De leur côté, ils nous expliquent que le modèle standard décrit, avec une grande précision, les particules élémentaires et les forces d’interaction entre elles. Mais il y a, ou il y avait, une carence très importante dans le fait de ne pouvoir expliquer pourquoi les particules ayant une masse en ont une. Rien que ça ! Et la réponse fut proposée il y a un demi-siècle par le britannique Peter Higgs et d’autres spécialistes : c’est dû à la présence d’une nouvelle particule minuscule qui expliquerait l’origine de la masse de certaines particules. Cette particule nouvelle nommée boson de Higgs, c’est elle qui enfin aujourd’hui apparaît dans les détecteurs du LHC.

Afin que nous comprenions mieux, les scientifiques du CERN nous expliquent : *«Sans masse, l’univers serait un endroit très différent. Par exemple, si l’électron n’avait pas de masse, il n’y aurait ni chimie, ni biologie, ni individus* – éléments sans lesquels, bien entendu, on n’aurait rien découvert de tout cela -. *De plus, le soleil brille grâce à une interaction délicate entre les forces fondamentales de la nature qui ne fonctionnerait pas si certaines de ces particules n’avaient pas de masse».*

Voilà le pourquoi de l’importance de la particule de Higgs. / CERN

Et comme celui qui parle de la *’particule de Dieu’* ne faute pas…

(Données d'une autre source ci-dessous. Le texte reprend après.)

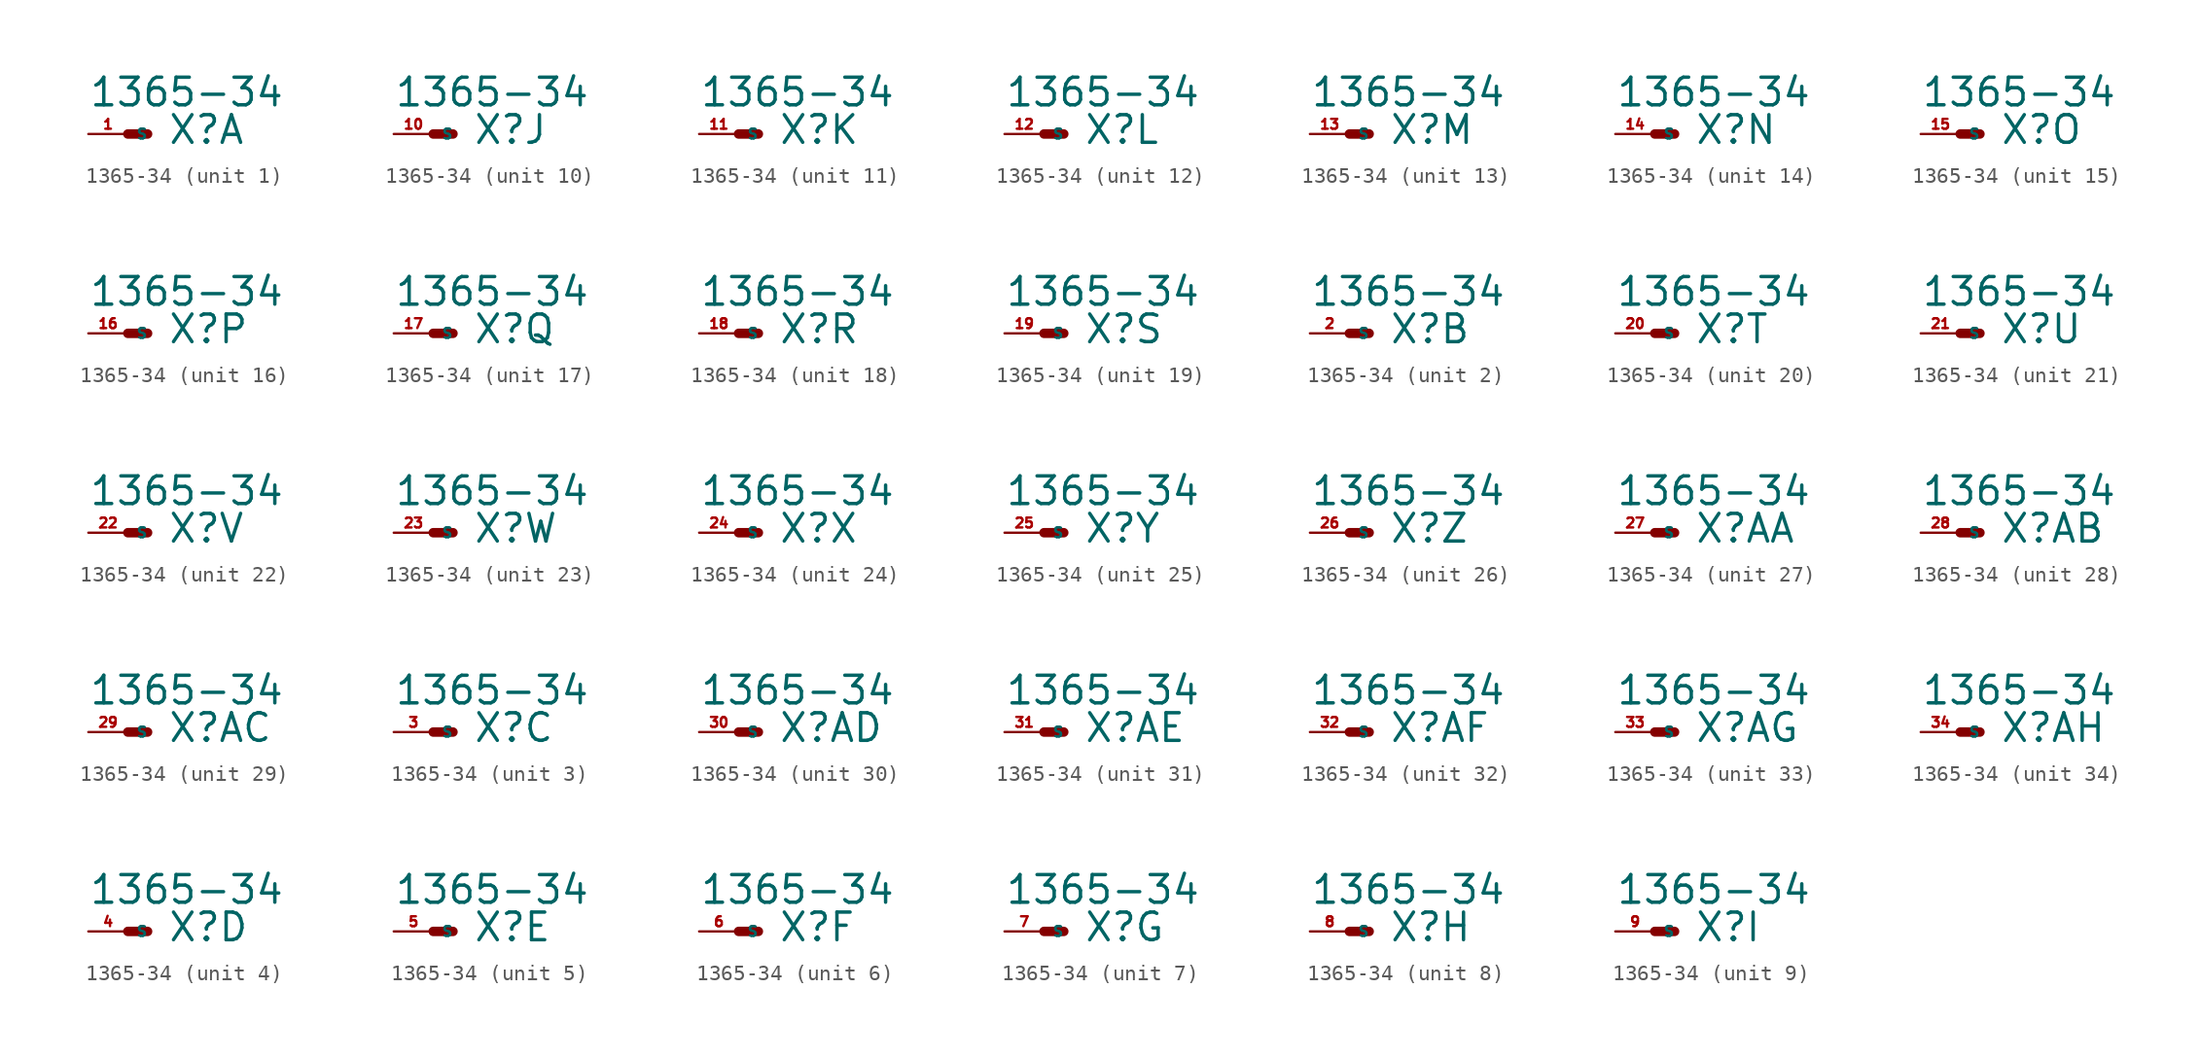
<source format=kicad_sym>
(kicad_symbol_lib
  (version 20220914)
  (generator Eagle2Kicad)
  (symbol "1365-34"
    (property "Reference" "X"
      (at 2.54 -0.762 0)
      (effects (font (size 1.778 1.778) (thickness 0.22)) (justify left bottom)))
    (property "Value" "1365-34"
      (at -2.54 1.651 0)
      (effects (font (size 1.778 1.778) (thickness 0.22)) (justify left bottom)))
    (symbol "1365-34_1_0"
      (polyline (pts (xy 0 0) (xy 1.27 0)) (stroke (width 0.61) (type default)) (fill (type none)))
      (pin passive line (at -2.54 0 0) (length 2.54) (name "S" (effects (font (size 0.635 0.635) (thickness 0.08)) (justify left bottom))) (number "1" (effects (font (size 0.635 0.635) (thickness 0.08)) (justify left bottom)))))
    (symbol "1365-34_2_0"
      (polyline (pts (xy 0 0) (xy 1.27 0)) (stroke (width 0.61) (type default)) (fill (type none)))
      (pin passive line (at -2.54 0 0) (length 2.54) (name "S" (effects (font (size 0.635 0.635) (thickness 0.08)) (justify left bottom))) (number "2" (effects (font (size 0.635 0.635) (thickness 0.08)) (justify left bottom)))))
    (symbol "1365-34_3_0"
      (polyline (pts (xy 0 0) (xy 1.27 0)) (stroke (width 0.61) (type default)) (fill (type none)))
      (pin passive line (at -2.54 0 0) (length 2.54) (name "S" (effects (font (size 0.635 0.635) (thickness 0.08)) (justify left bottom))) (number "3" (effects (font (size 0.635 0.635) (thickness 0.08)) (justify left bottom)))))
    (symbol "1365-34_4_0"
      (polyline (pts (xy 0 0) (xy 1.27 0)) (stroke (width 0.61) (type default)) (fill (type none)))
      (pin passive line (at -2.54 0 0) (length 2.54) (name "S" (effects (font (size 0.635 0.635) (thickness 0.08)) (justify left bottom))) (number "4" (effects (font (size 0.635 0.635) (thickness 0.08)) (justify left bottom)))))
    (symbol "1365-34_5_0"
      (polyline (pts (xy 0 0) (xy 1.27 0)) (stroke (width 0.61) (type default)) (fill (type none)))
      (pin passive line (at -2.54 0 0) (length 2.54) (name "S" (effects (font (size 0.635 0.635) (thickness 0.08)) (justify left bottom))) (number "5" (effects (font (size 0.635 0.635) (thickness 0.08)) (justify left bottom)))))
    (symbol "1365-34_6_0"
      (polyline (pts (xy 0 0) (xy 1.27 0)) (stroke (width 0.61) (type default)) (fill (type none)))
      (pin passive line (at -2.54 0 0) (length 2.54) (name "S" (effects (font (size 0.635 0.635) (thickness 0.08)) (justify left bottom))) (number "6" (effects (font (size 0.635 0.635) (thickness 0.08)) (justify left bottom)))))
    (symbol "1365-34_7_0"
      (polyline (pts (xy 0 0) (xy 1.27 0)) (stroke (width 0.61) (type default)) (fill (type none)))
      (pin passive line (at -2.54 0 0) (length 2.54) (name "S" (effects (font (size 0.635 0.635) (thickness 0.08)) (justify left bottom))) (number "7" (effects (font (size 0.635 0.635) (thickness 0.08)) (justify left bottom)))))
    (symbol "1365-34_8_0"
      (polyline (pts (xy 0 0) (xy 1.27 0)) (stroke (width 0.61) (type default)) (fill (type none)))
      (pin passive line (at -2.54 0 0) (length 2.54) (name "S" (effects (font (size 0.635 0.635) (thickness 0.08)) (justify left bottom))) (number "8" (effects (font (size 0.635 0.635) (thickness 0.08)) (justify left bottom)))))
    (symbol "1365-34_9_0"
      (polyline (pts (xy 0 0) (xy 1.27 0)) (stroke (width 0.61) (type default)) (fill (type none)))
      (pin passive line (at -2.54 0 0) (length 2.54) (name "S" (effects (font (size 0.635 0.635) (thickness 0.08)) (justify left bottom))) (number "9" (effects (font (size 0.635 0.635) (thickness 0.08)) (justify left bottom)))))
    (symbol "1365-34_10_0"
      (polyline (pts (xy 0 0) (xy 1.27 0)) (stroke (width 0.61) (type default)) (fill (type none)))
      (pin passive line (at -2.54 0 0) (length 2.54) (name "S" (effects (font (size 0.635 0.635) (thickness 0.08)) (justify left bottom))) (number "10" (effects (font (size 0.635 0.635) (thickness 0.08)) (justify left bottom)))))
    (symbol "1365-34_11_0"
      (polyline (pts (xy 0 0) (xy 1.27 0)) (stroke (width 0.61) (type default)) (fill (type none)))
      (pin passive line (at -2.54 0 0) (length 2.54) (name "S" (effects (font (size 0.635 0.635) (thickness 0.08)) (justify left bottom))) (number "11" (effects (font (size 0.635 0.635) (thickness 0.08)) (justify left bottom)))))
    (symbol "1365-34_12_0"
      (polyline (pts (xy 0 0) (xy 1.27 0)) (stroke (width 0.61) (type default)) (fill (type none)))
      (pin passive line (at -2.54 0 0) (length 2.54) (name "S" (effects (font (size 0.635 0.635) (thickness 0.08)) (justify left bottom))) (number "12" (effects (font (size 0.635 0.635) (thickness 0.08)) (justify left bottom)))))
    (symbol "1365-34_13_0"
      (polyline (pts (xy 0 0) (xy 1.27 0)) (stroke (width 0.61) (type default)) (fill (type none)))
      (pin passive line (at -2.54 0 0) (length 2.54) (name "S" (effects (font (size 0.635 0.635) (thickness 0.08)) (justify left bottom))) (number "13" (effects (font (size 0.635 0.635) (thickness 0.08)) (justify left bottom)))))
    (symbol "1365-34_14_0"
      (polyline (pts (xy 0 0) (xy 1.27 0)) (stroke (width 0.61) (type default)) (fill (type none)))
      (pin passive line (at -2.54 0 0) (length 2.54) (name "S" (effects (font (size 0.635 0.635) (thickness 0.08)) (justify left bottom))) (number "14" (effects (font (size 0.635 0.635) (thickness 0.08)) (justify left bottom)))))
    (symbol "1365-34_15_0"
      (polyline (pts (xy 0 0) (xy 1.27 0)) (stroke (width 0.61) (type default)) (fill (type none)))
      (pin passive line (at -2.54 0 0) (length 2.54) (name "S" (effects (font (size 0.635 0.635) (thickness 0.08)) (justify left bottom))) (number "15" (effects (font (size 0.635 0.635) (thickness 0.08)) (justify left bottom)))))
    (symbol "1365-34_16_0"
      (polyline (pts (xy 0 0) (xy 1.27 0)) (stroke (width 0.61) (type default)) (fill (type none)))
      (pin passive line (at -2.54 0 0) (length 2.54) (name "S" (effects (font (size 0.635 0.635) (thickness 0.08)) (justify left bottom))) (number "16" (effects (font (size 0.635 0.635) (thickness 0.08)) (justify left bottom)))))
    (symbol "1365-34_17_0"
      (polyline (pts (xy 0 0) (xy 1.27 0)) (stroke (width 0.61) (type default)) (fill (type none)))
      (pin passive line (at -2.54 0 0) (length 2.54) (name "S" (effects (font (size 0.635 0.635) (thickness 0.08)) (justify left bottom))) (number "17" (effects (font (size 0.635 0.635) (thickness 0.08)) (justify left bottom)))))
    (symbol "1365-34_18_0"
      (polyline (pts (xy 0 0) (xy 1.27 0)) (stroke (width 0.61) (type default)) (fill (type none)))
      (pin passive line (at -2.54 0 0) (length 2.54) (name "S" (effects (font (size 0.635 0.635) (thickness 0.08)) (justify left bottom))) (number "18" (effects (font (size 0.635 0.635) (thickness 0.08)) (justify left bottom)))))
    (symbol "1365-34_19_0"
      (polyline (pts (xy 0 0) (xy 1.27 0)) (stroke (width 0.61) (type default)) (fill (type none)))
      (pin passive line (at -2.54 0 0) (length 2.54) (name "S" (effects (font (size 0.635 0.635) (thickness 0.08)) (justify left bottom))) (number "19" (effects (font (size 0.635 0.635) (thickness 0.08)) (justify left bottom)))))
    (symbol "1365-34_20_0"
      (polyline (pts (xy 0 0) (xy 1.27 0)) (stroke (width 0.61) (type default)) (fill (type none)))
      (pin passive line (at -2.54 0 0) (length 2.54) (name "S" (effects (font (size 0.635 0.635) (thickness 0.08)) (justify left bottom))) (number "20" (effects (font (size 0.635 0.635) (thickness 0.08)) (justify left bottom)))))
    (symbol "1365-34_21_0"
      (polyline (pts (xy 0 0) (xy 1.27 0)) (stroke (width 0.61) (type default)) (fill (type none)))
      (pin passive line (at -2.54 0 0) (length 2.54) (name "S" (effects (font (size 0.635 0.635) (thickness 0.08)) (justify left bottom))) (number "21" (effects (font (size 0.635 0.635) (thickness 0.08)) (justify left bottom)))))
    (symbol "1365-34_22_0"
      (polyline (pts (xy 0 0) (xy 1.27 0)) (stroke (width 0.61) (type default)) (fill (type none)))
      (pin passive line (at -2.54 0 0) (length 2.54) (name "S" (effects (font (size 0.635 0.635) (thickness 0.08)) (justify left bottom))) (number "22" (effects (font (size 0.635 0.635) (thickness 0.08)) (justify left bottom)))))
    (symbol "1365-34_23_0"
      (polyline (pts (xy 0 0) (xy 1.27 0)) (stroke (width 0.61) (type default)) (fill (type none)))
      (pin passive line (at -2.54 0 0) (length 2.54) (name "S" (effects (font (size 0.635 0.635) (thickness 0.08)) (justify left bottom))) (number "23" (effects (font (size 0.635 0.635) (thickness 0.08)) (justify left bottom)))))
    (symbol "1365-34_24_0"
      (polyline (pts (xy 0 0) (xy 1.27 0)) (stroke (width 0.61) (type default)) (fill (type none)))
      (pin passive line (at -2.54 0 0) (length 2.54) (name "S" (effects (font (size 0.635 0.635) (thickness 0.08)) (justify left bottom))) (number "24" (effects (font (size 0.635 0.635) (thickness 0.08)) (justify left bottom)))))
    (symbol "1365-34_25_0"
      (polyline (pts (xy 0 0) (xy 1.27 0)) (stroke (width 0.61) (type default)) (fill (type none)))
      (pin passive line (at -2.54 0 0) (length 2.54) (name "S" (effects (font (size 0.635 0.635) (thickness 0.08)) (justify left bottom))) (number "25" (effects (font (size 0.635 0.635) (thickness 0.08)) (justify left bottom)))))
    (symbol "1365-34_26_0"
      (polyline (pts (xy 0 0) (xy 1.27 0)) (stroke (width 0.61) (type default)) (fill (type none)))
      (pin passive line (at -2.54 0 0) (length 2.54) (name "S" (effects (font (size 0.635 0.635) (thickness 0.08)) (justify left bottom))) (number "26" (effects (font (size 0.635 0.635) (thickness 0.08)) (justify left bottom)))))
    (symbol "1365-34_27_0"
      (polyline (pts (xy 0 0) (xy 1.27 0)) (stroke (width 0.61) (type default)) (fill (type none)))
      (pin passive line (at -2.54 0 0) (length 2.54) (name "S" (effects (font (size 0.635 0.635) (thickness 0.08)) (justify left bottom))) (number "27" (effects (font (size 0.635 0.635) (thickness 0.08)) (justify left bottom)))))
    (symbol "1365-34_28_0"
      (polyline (pts (xy 0 0) (xy 1.27 0)) (stroke (width 0.61) (type default)) (fill (type none)))
      (pin passive line (at -2.54 0 0) (length 2.54) (name "S" (effects (font (size 0.635 0.635) (thickness 0.08)) (justify left bottom))) (number "28" (effects (font (size 0.635 0.635) (thickness 0.08)) (justify left bottom)))))
    (symbol "1365-34_29_0"
      (polyline (pts (xy 0 0) (xy 1.27 0)) (stroke (width 0.61) (type default)) (fill (type none)))
      (pin passive line (at -2.54 0 0) (length 2.54) (name "S" (effects (font (size 0.635 0.635) (thickness 0.08)) (justify left bottom))) (number "29" (effects (font (size 0.635 0.635) (thickness 0.08)) (justify left bottom)))))
    (symbol "1365-34_30_0"
      (polyline (pts (xy 0 0) (xy 1.27 0)) (stroke (width 0.61) (type default)) (fill (type none)))
      (pin passive line (at -2.54 0 0) (length 2.54) (name "S" (effects (font (size 0.635 0.635) (thickness 0.08)) (justify left bottom))) (number "30" (effects (font (size 0.635 0.635) (thickness 0.08)) (justify left bottom)))))
    (symbol "1365-34_31_0"
      (polyline (pts (xy 0 0) (xy 1.27 0)) (stroke (width 0.61) (type default)) (fill (type none)))
      (pin passive line (at -2.54 0 0) (length 2.54) (name "S" (effects (font (size 0.635 0.635) (thickness 0.08)) (justify left bottom))) (number "31" (effects (font (size 0.635 0.635) (thickness 0.08)) (justify left bottom)))))
    (symbol "1365-34_32_0"
      (polyline (pts (xy 0 0) (xy 1.27 0)) (stroke (width 0.61) (type default)) (fill (type none)))
      (pin passive line (at -2.54 0 0) (length 2.54) (name "S" (effects (font (size 0.635 0.635) (thickness 0.08)) (justify left bottom))) (number "32" (effects (font (size 0.635 0.635) (thickness 0.08)) (justify left bottom)))))
    (symbol "1365-34_33_0"
      (polyline (pts (xy 0 0) (xy 1.27 0)) (stroke (width 0.61) (type default)) (fill (type none)))
      (pin passive line (at -2.54 0 0) (length 2.54) (name "S" (effects (font (size 0.635 0.635) (thickness 0.08)) (justify left bottom))) (number "33" (effects (font (size 0.635 0.635) (thickness 0.08)) (justify left bottom)))))
    (symbol "1365-34_34_0"
      (polyline (pts (xy 0 0) (xy 1.27 0)) (stroke (width 0.61) (type default)) (fill (type none)))
      (pin passive line (at -2.54 0 0) (length 2.54) (name "S" (effects (font (size 0.635 0.635) (thickness 0.08)) (justify left bottom))) (number "34" (effects (font (size 0.635 0.635) (thickness 0.08)) (justify left bottom)))))))
</source>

Le mécanisme de Higgs est quelque chose de terriblement technique, mais tout au long des années, un grand nombre de parallélismes ont été proposés pour l’expliquer. Une des idées les plus explicatives, émanant de Gian Francesco Giudice dans son livre A Zeptospace Universe, indique que les particules acquièrent de la masse en interagissant avec le champ de Higgs. Pensez à l’eau dans laquelle les dauphins nagent et les hippopotames se baignent, dit Giudice ; dans ce cas les particules qui n’ont pas de masse, comme le photon, l’eau est totalement transparente comme si elle n’existait pas, alors que celles qui ont une masse, peu importante, se glissent facilement interagissant à peine avec le liquide, comme les dauphins. Mais les particules très massives, comme si elles étaient des hippopotames, ont du mal à se déplacer dans l’eau. Le champ de Higgs, l’eau de ce parallélisme, s’exprime dans des conditions spécifiques comme une nouvelle particule, comme une vague dans l’eau, qui est très probablement celle que les physiciens du LHC ont désormais trouvée.

Ils expliquent de plus que malgré la sophistication et la complexité de ces expérimentations, il s’agit en fait de science basique, de la connaissance fondamentale de la nature. Et devant la question du pourquoi dépenser des moyens là-dedans en temps de crise, Heuer fut très clair : *«Si quelqu’un a un sac de maïs, il peut tout manger ou en garder une partie pour la semer ; la science basique est cette partie du maïs que tu sèmes ensuite»*.